Ein Sandarium ist eine bewusst angelegte, offen gehaltene Bodenfläche aus sandigem oder sandig-lehmigem Material. Sie dient bodennistenden Wildbienen und anderen Insekten als Nistplatz. Anders als ein klassisches Insektenhotel richtet sich ein Sandarium also an Arten, die ihre Brutzellen im Boden anlegen.
Wichtig ist dabei nicht nur Sand. Die Fläche muss sich erwärmen können, trocken bleiben und so aufgebaut sein, dass die Tiere graben können, ohne dass die Gänge sofort in sich zusammenfallen. Ein Sandarium ist deshalb kein bloßer Sandhaufen, sondern eine kleine, gezielt angelegte Nistfläche.
Deswegen solltest auch du ein Sandarium haben
Einen Garten gestalten wir uns, damit er für uns schön aussieht und bequem ist.

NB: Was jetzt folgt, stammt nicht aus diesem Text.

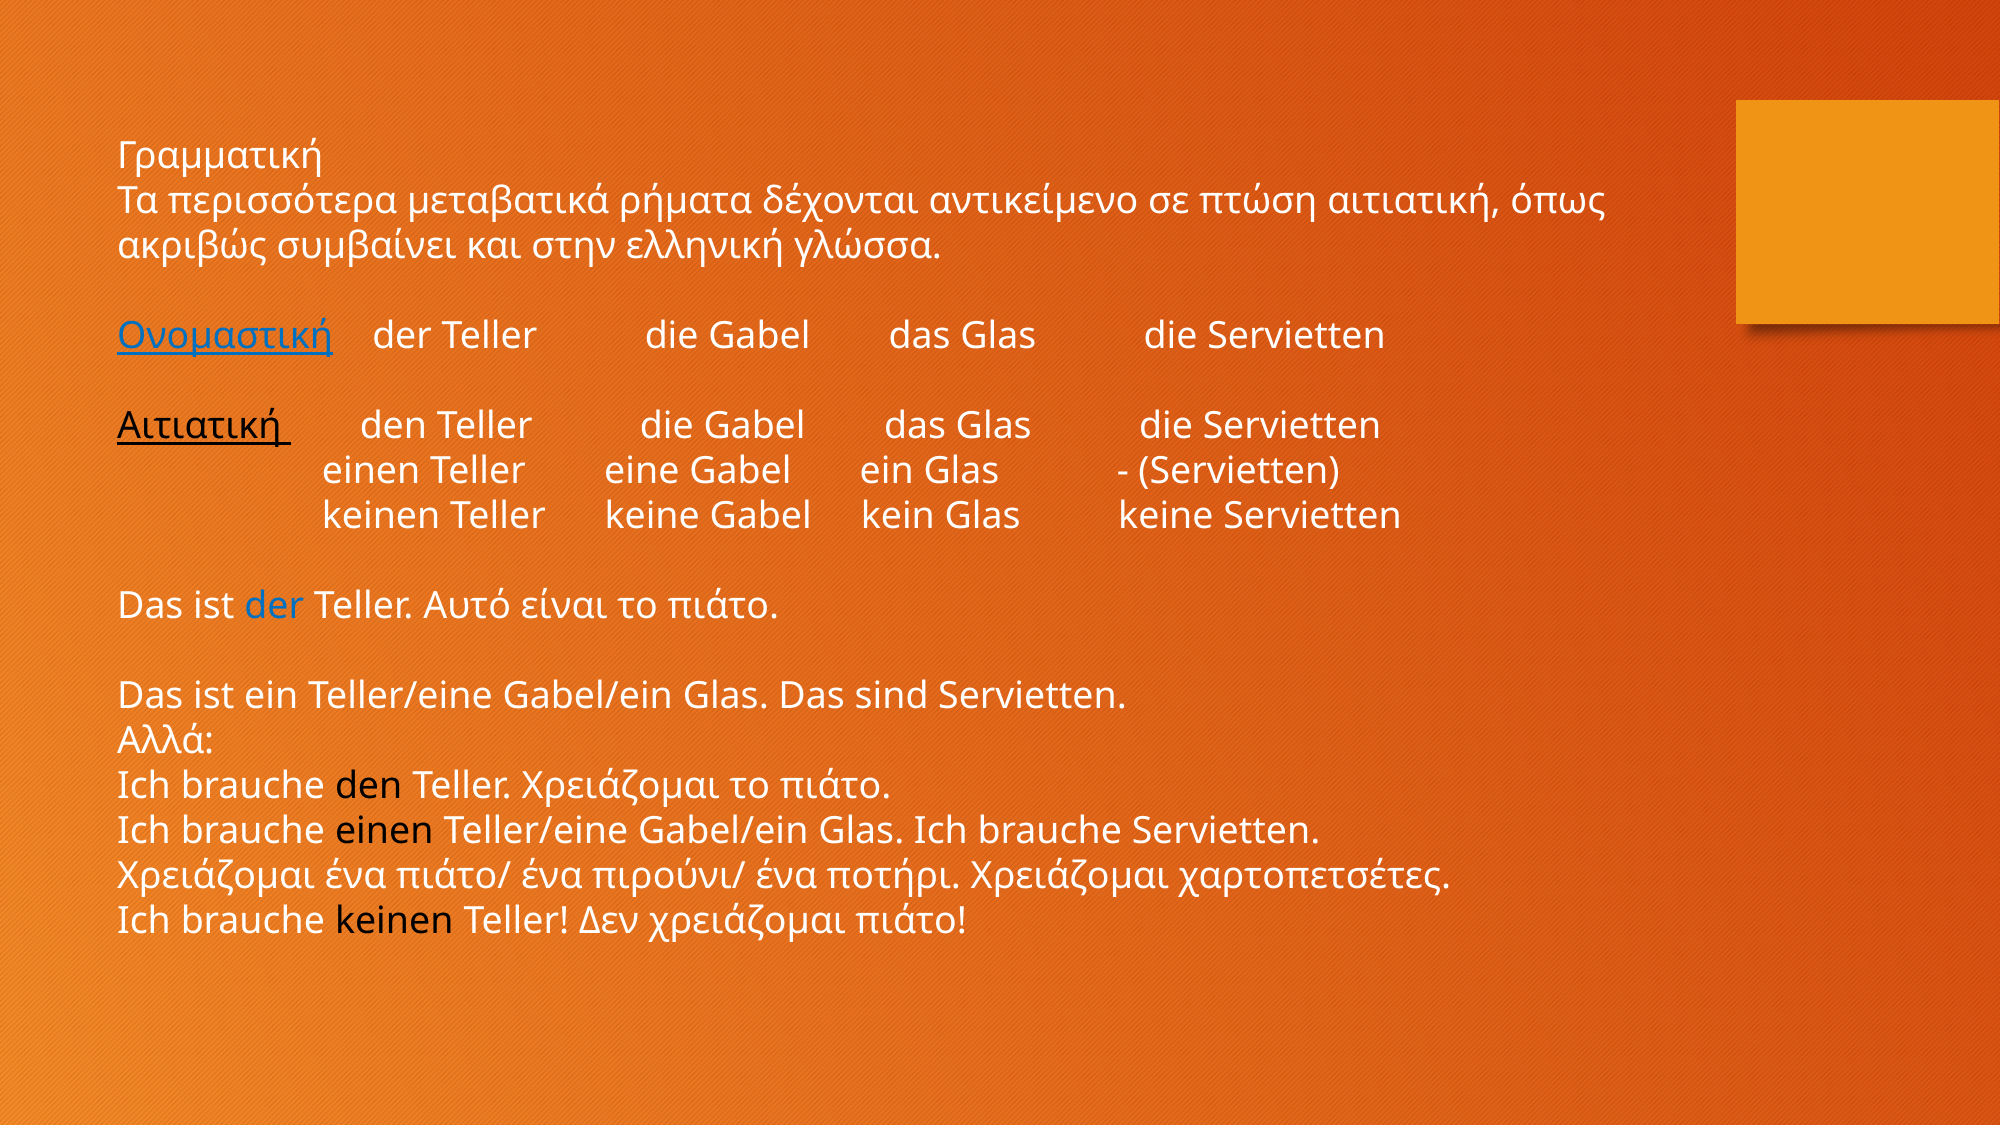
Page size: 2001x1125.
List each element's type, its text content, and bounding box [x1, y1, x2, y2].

text_box Γραμματική Τα περισσότερα μεταβατικά ρήματα δέχονται αντικείμενο σε πτώση αιτιατική, όπως ακριβώς συμβαίνει και στην ελληνική γλώσσα. Ονομαστική der Teller die Gabel das Glas die Servietten Αιτιατική den Teller die Gabel das Glas die Servietten einen Teller eine Gabel ein Glas - (Servietten) keinen Teller keine Gabel kein Glas keine Servietten Das ist der Teller. Αυτό είναι το πιάτο. Das ist ein Teller/eine Gabel/ein Glas. Das sind Servietten. Αλλά: Ich brauche den Teller. Χρειάζομαι το πιάτο. Ich brauche einen Teller/eine Gabel/ein Glas. Ich brauche Servietten. Χρειάζομαι ένα πιάτο/ ένα πιρούνι/ ένα ποτήρι. Χρειάζομαι χαρτοπετσέτες. Ich brauche keinen Teller! Δεν χρειάζομαι πιάτο! [102, 123, 1756, 957]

Das kann für Bodennister aber nachteilig sein. Rasen, Bodendecker, Mulch, dichte Stauden und versiegelte Wege lassen kaum offene Stellen übrig. Bodennistende Wildbienen suchen aber
- sonnige, warme Bodenstellen
- trockene bis mäßig trockene Bereiche
- wenig oder keinen Bewuchs
- ruhige Plätze ohne ständiges Betreten
Bevor du deinen Garten neu gestaltest, solltest du schauen, was bereits da ist. Eine offene Stelle an der Hauswand, ein Bereich mit Lücken am Beetrand oder eine sonnige Böschung können bereits wertvoll sein. Solche Plätze solltest du lieber erhalten als verschönern.

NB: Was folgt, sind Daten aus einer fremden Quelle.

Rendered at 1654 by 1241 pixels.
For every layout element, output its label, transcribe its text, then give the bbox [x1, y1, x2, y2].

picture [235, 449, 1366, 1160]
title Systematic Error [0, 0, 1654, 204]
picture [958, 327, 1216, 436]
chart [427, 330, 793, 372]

Tiere, die ein Sandarium nutzen
Ein Sandarium ist keine exklusive Wildbienenwohnung. Wenn der Platz passt, ziehen auch noch andere Insekten ein.
| Tiergruppe | Nutzung | Bedingungen |
| Wildbienen | Nistgänge und Brutzellen im Boden | Offene, warme, trockene Fläche |
| Grab- und Wegwespen | Niströhren im lockeren Substrat | Sonne, Ruhe, wenig Bewuchs |
| Käfer, Spinnen und andere Trockenheitsliebhaber | Rückzugsort im Randbereich | Steine, Totholz, strukturreiche Umgebung |
Trotzdem solltest du nicht vergessen: Ein Sandarium ist ein Angebot. Welche Tiere einziehen, ob es überhaupt genutzt wird und wann das passiert, lässt sich vorher nicht planen. Manchmal tut sich schnell etwas, manchmal dauert es deutlich länger.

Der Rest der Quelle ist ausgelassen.